ISLAMABAD: Finance Minister Muhammad Aurangzeb said on Monday Islamabad was seeking a “larger and longer” bailout program from the International Monetary Fund, whose mission would arrive in Islamabad within the next ten days to start discussing a new loan deal.

Pakistan last month completed a short-term $3 billion program, which helped stave off sovereign default, but the government of Prime Minister Shehbaz Sharif has stressed the need for a fresh, longer term program.

Pakistan’s financial year runs from July to June and its budget for fiscal year 2025, the first by Sharif’s new government, has to be presented before June 30.

The IMF has not specified the dates of its Islamabad visit, nor the size or duration of any new program.

“We have requested the IMF … that we want to go into a larger and a longer program with the fund and they have acceded that request, and we are expecting the mission to arrive here within a week to 10 days, where we will start discussing the contours of the next program,” Aurangzeb said while addressing a conference in Islamabad. 

He said Pakistan needed a new IMF program to bring “permanence” to macroeconomic stability and continue to carry out “structural reforms.” 

The IMF has said accelerating reforms was more important than the size of a new program, which would be guided by a package of reforms and balance of payments needs.

Under the last $3 billion bailout, Pakistan implemented several IMF-mandated reforms, such as budget adjustments, increasing interest rates, and higher energy prices. 

Among expected reforms under a new program are strengthening public finances through gradual fiscal consolidation, broadening the existing tax base and improving tax administration, and debt sustainability, all while protecting the vulnerable.

Pakistan also needs to restore the viability of the energy sector and prevent further accumulation of circular debt arising from subsidies and unpaid bills.
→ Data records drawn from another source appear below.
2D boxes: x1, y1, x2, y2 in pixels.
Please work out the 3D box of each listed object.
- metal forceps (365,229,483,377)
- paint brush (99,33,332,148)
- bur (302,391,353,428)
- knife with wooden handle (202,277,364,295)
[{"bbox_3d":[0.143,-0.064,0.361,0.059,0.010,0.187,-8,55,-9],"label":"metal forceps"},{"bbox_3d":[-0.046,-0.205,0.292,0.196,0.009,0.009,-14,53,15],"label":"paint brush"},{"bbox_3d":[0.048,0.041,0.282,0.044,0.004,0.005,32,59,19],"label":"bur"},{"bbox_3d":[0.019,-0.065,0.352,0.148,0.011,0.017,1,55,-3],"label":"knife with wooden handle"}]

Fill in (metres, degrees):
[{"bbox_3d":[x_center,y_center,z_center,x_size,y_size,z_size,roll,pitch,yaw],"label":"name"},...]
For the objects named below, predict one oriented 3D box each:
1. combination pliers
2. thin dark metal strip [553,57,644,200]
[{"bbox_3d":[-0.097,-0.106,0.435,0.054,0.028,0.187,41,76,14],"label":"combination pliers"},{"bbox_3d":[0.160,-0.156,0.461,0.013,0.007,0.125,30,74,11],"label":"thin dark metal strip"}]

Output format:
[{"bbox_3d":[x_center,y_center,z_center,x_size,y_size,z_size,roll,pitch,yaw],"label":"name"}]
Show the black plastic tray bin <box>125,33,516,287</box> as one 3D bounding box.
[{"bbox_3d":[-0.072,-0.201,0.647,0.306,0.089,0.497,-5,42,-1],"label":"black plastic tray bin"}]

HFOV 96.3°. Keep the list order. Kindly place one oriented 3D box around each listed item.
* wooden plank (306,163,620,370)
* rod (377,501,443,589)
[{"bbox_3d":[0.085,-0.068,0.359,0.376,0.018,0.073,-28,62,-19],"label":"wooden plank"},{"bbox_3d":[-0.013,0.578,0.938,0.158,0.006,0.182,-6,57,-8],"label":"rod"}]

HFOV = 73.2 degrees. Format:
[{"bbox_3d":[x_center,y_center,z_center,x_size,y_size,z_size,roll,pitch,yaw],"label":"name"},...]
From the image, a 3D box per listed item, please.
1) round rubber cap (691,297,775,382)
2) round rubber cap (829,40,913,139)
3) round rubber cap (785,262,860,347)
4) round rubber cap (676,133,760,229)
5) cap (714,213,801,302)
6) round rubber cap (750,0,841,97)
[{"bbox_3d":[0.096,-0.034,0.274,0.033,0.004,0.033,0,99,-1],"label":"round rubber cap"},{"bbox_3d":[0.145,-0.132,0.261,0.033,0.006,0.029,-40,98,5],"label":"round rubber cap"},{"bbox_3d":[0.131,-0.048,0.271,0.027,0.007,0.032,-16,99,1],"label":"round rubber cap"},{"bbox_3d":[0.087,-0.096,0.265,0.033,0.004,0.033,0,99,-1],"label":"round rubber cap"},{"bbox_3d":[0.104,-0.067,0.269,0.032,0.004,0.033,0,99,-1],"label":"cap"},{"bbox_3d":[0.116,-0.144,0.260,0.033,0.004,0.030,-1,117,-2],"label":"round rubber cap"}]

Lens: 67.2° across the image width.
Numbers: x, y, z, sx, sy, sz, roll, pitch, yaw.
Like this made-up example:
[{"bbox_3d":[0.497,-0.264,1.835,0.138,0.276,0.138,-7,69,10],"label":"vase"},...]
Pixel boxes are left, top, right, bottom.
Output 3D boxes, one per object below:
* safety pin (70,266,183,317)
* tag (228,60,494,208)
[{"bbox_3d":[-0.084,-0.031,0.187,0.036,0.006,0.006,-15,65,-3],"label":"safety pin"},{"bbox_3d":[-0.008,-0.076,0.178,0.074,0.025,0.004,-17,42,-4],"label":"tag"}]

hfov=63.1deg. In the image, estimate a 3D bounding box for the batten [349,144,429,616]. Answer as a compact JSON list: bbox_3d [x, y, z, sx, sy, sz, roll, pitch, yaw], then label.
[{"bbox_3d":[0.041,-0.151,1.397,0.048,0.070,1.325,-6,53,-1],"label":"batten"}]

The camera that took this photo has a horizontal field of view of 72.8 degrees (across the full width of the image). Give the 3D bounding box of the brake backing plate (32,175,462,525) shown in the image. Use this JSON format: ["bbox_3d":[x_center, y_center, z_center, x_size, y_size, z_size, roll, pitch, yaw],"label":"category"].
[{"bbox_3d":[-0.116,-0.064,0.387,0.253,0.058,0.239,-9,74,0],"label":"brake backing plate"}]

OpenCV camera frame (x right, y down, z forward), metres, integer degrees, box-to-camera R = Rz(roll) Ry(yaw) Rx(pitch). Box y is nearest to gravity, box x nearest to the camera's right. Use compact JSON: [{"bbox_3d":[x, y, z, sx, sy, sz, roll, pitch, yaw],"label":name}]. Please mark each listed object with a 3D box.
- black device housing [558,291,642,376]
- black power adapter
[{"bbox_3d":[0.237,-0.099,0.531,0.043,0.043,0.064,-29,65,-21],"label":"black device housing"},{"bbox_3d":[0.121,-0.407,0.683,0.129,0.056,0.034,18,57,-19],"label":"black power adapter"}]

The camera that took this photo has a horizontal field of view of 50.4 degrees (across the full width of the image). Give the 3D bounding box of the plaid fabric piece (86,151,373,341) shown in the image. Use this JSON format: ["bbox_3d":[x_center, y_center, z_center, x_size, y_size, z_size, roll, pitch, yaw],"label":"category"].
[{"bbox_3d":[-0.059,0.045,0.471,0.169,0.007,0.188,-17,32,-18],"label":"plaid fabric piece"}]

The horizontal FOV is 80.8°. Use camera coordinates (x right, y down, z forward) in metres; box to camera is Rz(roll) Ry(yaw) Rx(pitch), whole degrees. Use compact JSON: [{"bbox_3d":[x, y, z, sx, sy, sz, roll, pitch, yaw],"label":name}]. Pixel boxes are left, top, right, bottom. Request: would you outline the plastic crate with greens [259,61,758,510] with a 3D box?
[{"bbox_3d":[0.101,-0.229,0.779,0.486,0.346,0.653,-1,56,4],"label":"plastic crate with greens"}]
Other reforms will include cutting inflation, stimulating private sector growth and adopting a market-driven exchange rate to help balance external accounts and rebuild foreign reserves.

PIA PRIVATIZATION

“We have to broaden our tax base,” the finance minister said, outlining reforms under new IMF deal. “Our tax to GDP [ratio] is languishing at about 9 percent ... we have to start moving it toward 14- 15 percent.”

“We have to start resolving the complex energy equation … And the third one is the SOE [state-owned enterprises] reform,” Aurangzeb said. “Our prime minister has been very clear that the government has no business being in business … We need to and we will accelerate the privatization agenda.”

He said he hoped that PIA, the national carrier, and other privatization deals would get through the “finishing line” by early July. 

Last week, Pakistan pushed back the deadline for companies to express interest in buying PIA to May 18, a day before the expressions had originally been due. The privatization commission says 10 companies have already expressed an interest.

Pakistan’s government has previously said it was putting on the block a stake of between 51 percent and 100 percent in the loss-making airline.

The disposal of the flag carrier is a step that past elected governments have steered away from as it is likely to be highly unpopular, but progress on privatization is key to helping cash-strapped Pakistan pursue further funding talks with the IMF.